Разложили зеленые столы. Кряхтя уселись почтенные гости в длинных сюртуках, в наколках кружевных: а ну-ка, господа, вспомним старину — в стуколку стукнем?
В зальце стая кавалеров и барышень. У изразцовой печи стоят кучкой кавалеры — как отбившиеся от стада овцы. А барышни сидят по стульям у стеночки, улыбаются примерзшей бальной улыбкой, шепчутся.
Пришла таперша, глухая, два пальца у ней желтые, все прокурены. Выкурила папироску, села за рояль — и пошла в зальце кулиберда.
Петр Петрович степенно стоял в дверях, смотрел на Сеню и на курочку-брамапутру. И неспокойно у него на сердце было: ох, уж очень что-то бойчится Сеня-то, кабы чего не вышло!
Ужинать позвали. Глаза разбежались у Петра Петровича: закусок, закусок-то одних сколько. Хотел Петр Петрович подмигнуть: а ну-ка, брат Сеня… И видит вдруг — Сени-то и нет за столом. Выскочил, побежал искать.
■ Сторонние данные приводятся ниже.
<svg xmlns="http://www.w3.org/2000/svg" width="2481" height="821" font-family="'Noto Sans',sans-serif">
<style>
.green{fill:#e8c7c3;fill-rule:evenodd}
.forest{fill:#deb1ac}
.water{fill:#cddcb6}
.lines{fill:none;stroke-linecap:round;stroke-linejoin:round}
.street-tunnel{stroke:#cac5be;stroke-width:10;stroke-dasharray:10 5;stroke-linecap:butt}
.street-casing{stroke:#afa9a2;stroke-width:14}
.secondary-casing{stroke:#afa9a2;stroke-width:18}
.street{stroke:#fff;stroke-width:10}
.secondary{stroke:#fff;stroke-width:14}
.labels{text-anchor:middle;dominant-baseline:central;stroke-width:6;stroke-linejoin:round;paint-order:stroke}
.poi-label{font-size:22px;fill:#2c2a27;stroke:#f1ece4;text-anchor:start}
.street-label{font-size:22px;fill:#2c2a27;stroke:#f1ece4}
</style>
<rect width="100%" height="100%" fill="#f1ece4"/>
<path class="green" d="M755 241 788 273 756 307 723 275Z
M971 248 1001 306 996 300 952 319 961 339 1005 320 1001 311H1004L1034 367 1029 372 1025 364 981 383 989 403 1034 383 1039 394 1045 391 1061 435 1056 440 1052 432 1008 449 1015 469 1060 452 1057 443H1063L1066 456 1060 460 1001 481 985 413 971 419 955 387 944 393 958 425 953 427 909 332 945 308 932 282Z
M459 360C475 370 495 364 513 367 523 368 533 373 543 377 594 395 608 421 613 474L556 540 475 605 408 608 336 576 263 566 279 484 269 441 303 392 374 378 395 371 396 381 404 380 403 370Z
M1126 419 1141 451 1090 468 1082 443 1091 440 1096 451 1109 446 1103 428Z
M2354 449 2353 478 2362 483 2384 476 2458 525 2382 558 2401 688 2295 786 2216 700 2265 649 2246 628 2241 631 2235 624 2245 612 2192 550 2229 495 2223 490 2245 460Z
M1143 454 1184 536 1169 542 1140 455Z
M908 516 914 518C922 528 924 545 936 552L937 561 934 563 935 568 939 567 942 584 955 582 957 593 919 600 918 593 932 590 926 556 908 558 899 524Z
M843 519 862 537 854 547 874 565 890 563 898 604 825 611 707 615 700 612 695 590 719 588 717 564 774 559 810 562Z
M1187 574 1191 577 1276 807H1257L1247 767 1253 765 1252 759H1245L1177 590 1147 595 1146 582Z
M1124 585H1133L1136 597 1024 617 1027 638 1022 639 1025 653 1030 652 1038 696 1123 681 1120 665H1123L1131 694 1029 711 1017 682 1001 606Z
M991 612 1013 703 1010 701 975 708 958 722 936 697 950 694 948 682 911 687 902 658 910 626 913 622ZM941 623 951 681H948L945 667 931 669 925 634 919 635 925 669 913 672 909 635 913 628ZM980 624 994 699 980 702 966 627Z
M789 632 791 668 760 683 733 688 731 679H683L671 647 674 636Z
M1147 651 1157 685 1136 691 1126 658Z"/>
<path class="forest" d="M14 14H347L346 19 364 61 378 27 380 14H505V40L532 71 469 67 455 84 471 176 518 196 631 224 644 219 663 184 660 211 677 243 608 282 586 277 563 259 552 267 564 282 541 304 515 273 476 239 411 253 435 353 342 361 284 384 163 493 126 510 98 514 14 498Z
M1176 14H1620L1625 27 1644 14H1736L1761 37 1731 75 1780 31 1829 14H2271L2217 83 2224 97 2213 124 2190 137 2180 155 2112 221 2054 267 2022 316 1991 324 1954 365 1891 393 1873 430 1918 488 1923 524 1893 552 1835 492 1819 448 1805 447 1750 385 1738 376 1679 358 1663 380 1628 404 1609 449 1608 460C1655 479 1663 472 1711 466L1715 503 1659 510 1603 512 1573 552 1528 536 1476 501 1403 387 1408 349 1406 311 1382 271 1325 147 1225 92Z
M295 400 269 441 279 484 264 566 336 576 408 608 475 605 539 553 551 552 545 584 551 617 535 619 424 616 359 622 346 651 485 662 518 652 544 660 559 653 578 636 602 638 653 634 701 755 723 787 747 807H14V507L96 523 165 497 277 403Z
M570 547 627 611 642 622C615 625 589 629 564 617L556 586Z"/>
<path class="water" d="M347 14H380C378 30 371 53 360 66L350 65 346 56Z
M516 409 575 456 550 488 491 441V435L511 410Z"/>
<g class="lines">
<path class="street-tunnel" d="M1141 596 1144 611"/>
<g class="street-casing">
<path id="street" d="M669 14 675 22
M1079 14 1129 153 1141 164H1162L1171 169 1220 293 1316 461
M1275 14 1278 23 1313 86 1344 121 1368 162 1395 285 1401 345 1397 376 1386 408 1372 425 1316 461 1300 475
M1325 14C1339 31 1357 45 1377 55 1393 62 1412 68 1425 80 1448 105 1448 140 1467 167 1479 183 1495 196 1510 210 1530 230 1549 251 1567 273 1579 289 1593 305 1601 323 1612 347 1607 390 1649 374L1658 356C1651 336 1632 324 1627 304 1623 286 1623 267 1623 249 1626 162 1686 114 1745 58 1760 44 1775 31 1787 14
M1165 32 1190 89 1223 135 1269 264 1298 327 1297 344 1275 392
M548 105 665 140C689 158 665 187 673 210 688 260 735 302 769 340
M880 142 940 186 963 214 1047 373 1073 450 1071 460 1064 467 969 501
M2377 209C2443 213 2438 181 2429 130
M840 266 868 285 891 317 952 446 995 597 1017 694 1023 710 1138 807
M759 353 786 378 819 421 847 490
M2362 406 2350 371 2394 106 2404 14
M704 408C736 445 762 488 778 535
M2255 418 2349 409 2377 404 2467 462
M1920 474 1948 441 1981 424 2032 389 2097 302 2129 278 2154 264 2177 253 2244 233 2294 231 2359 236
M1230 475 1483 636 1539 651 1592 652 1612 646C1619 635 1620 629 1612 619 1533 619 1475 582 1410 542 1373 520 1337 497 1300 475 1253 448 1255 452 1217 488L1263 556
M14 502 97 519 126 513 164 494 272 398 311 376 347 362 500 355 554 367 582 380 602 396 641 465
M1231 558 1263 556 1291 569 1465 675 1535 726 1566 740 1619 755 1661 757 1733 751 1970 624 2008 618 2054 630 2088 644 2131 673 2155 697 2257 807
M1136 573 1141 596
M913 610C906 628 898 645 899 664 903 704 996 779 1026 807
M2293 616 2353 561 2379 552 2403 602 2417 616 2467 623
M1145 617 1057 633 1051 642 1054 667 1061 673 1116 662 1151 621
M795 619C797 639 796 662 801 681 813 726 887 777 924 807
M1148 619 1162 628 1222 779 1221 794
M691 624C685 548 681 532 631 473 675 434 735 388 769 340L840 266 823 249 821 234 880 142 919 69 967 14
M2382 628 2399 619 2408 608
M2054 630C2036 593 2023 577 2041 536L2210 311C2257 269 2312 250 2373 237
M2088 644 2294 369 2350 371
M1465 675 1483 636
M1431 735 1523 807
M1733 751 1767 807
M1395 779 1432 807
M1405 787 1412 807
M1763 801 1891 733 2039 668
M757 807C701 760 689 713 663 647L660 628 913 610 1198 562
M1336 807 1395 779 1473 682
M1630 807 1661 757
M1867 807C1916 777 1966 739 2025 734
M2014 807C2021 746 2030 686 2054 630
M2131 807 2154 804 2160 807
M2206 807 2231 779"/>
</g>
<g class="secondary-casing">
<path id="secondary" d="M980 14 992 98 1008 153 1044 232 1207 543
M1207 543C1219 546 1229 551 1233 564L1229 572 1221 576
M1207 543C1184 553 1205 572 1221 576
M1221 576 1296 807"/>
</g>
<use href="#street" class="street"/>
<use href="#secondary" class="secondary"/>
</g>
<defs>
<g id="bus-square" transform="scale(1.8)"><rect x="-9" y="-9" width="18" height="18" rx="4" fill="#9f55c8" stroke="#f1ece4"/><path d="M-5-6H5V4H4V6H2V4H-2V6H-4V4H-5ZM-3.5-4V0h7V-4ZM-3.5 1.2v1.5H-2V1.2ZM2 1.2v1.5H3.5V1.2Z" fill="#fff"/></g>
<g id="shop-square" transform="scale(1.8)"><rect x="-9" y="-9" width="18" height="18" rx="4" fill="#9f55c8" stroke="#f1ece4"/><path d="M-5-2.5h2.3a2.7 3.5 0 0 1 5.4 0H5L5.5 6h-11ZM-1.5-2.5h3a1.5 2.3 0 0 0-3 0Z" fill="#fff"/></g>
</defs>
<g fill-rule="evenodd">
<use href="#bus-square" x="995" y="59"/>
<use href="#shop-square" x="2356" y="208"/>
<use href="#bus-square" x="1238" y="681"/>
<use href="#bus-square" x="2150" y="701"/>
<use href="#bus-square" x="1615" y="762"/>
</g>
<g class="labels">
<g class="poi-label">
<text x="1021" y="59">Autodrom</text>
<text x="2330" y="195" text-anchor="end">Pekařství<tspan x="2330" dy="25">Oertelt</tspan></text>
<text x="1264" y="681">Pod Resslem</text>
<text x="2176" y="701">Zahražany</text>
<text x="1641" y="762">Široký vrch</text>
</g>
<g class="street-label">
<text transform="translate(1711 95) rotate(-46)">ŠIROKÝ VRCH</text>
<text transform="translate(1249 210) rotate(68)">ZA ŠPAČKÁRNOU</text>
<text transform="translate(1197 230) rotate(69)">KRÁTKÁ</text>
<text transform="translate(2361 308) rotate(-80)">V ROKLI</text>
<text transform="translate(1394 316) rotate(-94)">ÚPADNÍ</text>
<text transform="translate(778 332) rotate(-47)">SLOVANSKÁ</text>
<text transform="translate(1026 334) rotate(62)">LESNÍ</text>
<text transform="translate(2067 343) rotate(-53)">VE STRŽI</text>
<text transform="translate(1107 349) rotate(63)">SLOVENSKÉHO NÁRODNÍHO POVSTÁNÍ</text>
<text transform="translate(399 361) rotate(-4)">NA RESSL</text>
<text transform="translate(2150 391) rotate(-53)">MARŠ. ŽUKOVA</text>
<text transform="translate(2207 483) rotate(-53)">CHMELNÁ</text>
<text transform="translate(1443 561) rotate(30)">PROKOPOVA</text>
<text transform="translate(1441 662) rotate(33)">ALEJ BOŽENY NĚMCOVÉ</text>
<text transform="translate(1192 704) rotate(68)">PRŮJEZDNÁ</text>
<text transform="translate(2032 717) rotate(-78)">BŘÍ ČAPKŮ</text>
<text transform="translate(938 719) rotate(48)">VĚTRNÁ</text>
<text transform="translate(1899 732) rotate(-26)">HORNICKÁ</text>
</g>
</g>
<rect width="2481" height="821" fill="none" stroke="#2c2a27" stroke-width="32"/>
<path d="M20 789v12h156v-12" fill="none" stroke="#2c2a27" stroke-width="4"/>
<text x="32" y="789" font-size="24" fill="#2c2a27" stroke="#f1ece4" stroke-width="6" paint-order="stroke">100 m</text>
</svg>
Были они в зале, Сеня и Кипа-брамапутра, в уголке за пальмой. Сеня — почему-то очутился на полу, ерзал и старательно делал вид, будто искал что-то:
— А-а… ч-черт, па-пиросу потерял… я сейчас. Поужинали. Подошел Сеня, сел на диван с Петром Петровичем рядом.
— Уф… Да.
— Ну что — да? Говори уж.
— Да, брат, что говорить-то: я ей сейчас предложение сделал.
Вот тебе и здравствуй.
— Врешь ты, ну тебя.
— Какое там вру! Ей-Богу, и сам не знаю, так как-то, уж очень к слову пришлось. Теперь-то уж вижу…
— Ну, а она?
— А она: «Не знаю,— говорит,— подумаю, уж очень вы сразу как-то, я не могу так».
Еще бы не сразу: второй раз в почтенный дом Сеня пришел — и вот тебе, одолжил.
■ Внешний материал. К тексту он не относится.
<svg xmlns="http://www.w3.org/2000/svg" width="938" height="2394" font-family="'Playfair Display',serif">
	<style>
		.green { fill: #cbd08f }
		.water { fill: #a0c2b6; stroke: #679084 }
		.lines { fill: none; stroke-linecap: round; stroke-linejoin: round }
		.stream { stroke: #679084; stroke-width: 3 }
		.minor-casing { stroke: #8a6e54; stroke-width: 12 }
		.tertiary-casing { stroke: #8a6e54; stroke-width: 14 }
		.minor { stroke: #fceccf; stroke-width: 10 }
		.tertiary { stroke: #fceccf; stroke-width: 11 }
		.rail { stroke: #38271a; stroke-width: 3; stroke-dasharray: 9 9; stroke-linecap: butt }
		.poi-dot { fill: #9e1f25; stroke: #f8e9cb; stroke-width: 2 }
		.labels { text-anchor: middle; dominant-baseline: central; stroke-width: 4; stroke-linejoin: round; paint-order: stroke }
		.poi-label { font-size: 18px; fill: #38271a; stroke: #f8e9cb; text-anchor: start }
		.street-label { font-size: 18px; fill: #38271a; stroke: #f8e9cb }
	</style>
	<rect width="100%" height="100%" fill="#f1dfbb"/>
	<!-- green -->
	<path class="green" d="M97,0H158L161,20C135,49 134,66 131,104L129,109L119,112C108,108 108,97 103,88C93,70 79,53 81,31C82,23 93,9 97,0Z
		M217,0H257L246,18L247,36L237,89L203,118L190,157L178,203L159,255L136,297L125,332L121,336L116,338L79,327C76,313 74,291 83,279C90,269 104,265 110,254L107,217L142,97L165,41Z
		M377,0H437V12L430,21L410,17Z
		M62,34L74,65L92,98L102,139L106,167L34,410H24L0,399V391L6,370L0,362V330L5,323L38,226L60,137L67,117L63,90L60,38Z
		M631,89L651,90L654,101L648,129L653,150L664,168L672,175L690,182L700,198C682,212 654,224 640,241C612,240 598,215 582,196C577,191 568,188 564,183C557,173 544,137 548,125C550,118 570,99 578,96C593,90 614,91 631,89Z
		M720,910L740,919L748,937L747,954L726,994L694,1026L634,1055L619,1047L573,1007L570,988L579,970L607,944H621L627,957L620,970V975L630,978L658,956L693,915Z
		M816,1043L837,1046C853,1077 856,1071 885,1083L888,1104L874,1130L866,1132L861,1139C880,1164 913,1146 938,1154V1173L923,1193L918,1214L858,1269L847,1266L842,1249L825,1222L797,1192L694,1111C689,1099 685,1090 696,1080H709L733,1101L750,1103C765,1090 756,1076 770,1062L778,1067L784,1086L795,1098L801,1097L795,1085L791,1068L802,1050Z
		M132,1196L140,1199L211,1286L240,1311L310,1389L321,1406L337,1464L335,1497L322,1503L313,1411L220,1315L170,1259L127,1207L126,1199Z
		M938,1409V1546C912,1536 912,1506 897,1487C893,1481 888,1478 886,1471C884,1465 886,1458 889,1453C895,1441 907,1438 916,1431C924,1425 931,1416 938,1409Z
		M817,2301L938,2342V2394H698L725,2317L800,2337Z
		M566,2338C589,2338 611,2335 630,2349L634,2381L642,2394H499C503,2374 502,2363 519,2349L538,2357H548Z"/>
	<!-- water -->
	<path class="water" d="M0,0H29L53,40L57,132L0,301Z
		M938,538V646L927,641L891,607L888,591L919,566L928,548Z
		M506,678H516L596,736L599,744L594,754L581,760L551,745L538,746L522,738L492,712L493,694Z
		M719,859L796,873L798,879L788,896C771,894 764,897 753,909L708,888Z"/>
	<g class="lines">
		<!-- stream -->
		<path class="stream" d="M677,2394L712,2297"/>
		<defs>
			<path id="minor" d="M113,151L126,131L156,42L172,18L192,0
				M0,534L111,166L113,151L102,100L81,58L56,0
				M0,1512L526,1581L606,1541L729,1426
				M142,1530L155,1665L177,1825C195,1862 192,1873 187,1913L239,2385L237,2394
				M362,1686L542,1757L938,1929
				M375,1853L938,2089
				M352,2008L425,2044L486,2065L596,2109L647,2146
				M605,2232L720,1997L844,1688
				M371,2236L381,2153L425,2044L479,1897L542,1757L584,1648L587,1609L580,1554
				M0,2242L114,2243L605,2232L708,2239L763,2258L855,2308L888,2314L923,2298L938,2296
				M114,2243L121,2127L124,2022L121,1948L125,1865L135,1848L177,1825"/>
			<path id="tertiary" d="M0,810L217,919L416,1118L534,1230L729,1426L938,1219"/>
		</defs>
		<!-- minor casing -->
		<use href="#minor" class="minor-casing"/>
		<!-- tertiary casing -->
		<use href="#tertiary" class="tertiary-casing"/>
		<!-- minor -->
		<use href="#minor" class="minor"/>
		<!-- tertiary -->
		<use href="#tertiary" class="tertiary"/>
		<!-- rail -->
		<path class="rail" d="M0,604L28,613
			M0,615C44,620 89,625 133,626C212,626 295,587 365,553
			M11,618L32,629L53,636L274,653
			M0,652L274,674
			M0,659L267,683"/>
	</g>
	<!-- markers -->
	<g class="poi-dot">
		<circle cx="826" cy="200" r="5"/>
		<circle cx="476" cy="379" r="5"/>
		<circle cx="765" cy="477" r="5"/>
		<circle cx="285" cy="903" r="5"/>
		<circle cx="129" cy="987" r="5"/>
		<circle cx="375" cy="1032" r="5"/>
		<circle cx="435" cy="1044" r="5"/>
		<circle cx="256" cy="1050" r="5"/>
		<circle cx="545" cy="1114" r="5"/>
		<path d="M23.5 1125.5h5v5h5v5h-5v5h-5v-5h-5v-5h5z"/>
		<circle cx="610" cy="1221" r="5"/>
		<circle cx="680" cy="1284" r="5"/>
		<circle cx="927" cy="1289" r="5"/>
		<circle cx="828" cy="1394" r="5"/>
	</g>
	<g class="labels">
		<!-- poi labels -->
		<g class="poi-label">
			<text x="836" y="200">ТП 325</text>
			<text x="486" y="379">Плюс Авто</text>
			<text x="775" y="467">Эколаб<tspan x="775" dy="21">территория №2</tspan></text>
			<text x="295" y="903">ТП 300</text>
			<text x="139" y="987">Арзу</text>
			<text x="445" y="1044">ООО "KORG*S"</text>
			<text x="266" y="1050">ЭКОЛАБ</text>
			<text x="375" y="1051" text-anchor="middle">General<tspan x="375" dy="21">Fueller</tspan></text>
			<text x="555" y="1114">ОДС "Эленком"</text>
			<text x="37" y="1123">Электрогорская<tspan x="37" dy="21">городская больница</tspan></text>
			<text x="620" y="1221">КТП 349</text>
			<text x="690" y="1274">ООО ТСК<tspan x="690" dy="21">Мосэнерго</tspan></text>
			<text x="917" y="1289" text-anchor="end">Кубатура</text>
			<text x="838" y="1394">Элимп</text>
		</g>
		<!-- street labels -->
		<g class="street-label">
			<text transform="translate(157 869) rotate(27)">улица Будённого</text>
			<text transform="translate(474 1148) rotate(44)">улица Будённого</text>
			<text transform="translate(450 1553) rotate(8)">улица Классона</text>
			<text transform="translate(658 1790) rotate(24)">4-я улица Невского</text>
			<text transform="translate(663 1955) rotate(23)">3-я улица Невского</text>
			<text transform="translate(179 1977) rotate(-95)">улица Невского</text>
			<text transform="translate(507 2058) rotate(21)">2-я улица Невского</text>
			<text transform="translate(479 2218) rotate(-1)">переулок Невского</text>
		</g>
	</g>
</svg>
Наутро Сеня Петра Петровича разбудил чем свет: на щетку плюет, сапоги чистит, тужурку новую вытащил.
«Куда он? С ума спятил»,— поглядел Петр Петрович и опять уснул.
К обеду вернулся Сеня. Смеется:
— Кончено.
— Что кончено-то?
— Да это, вчерашнее. Был я у них. Вышла Кипа — невеста моя богоданная. «Ну, что,— говорю,— думаете?» — «Думаю»,— говорит. «Ну, мол, не думайте, не надо: я раздумал». Вот и все.
Посмеялся Петр Петрович, поругал-поучил Сеню. Да ему хоть кол на голове теши. Такой уж нрав у него — от вида женского тает, как воск от лица огня. Не первая это у него невеста — не последняя.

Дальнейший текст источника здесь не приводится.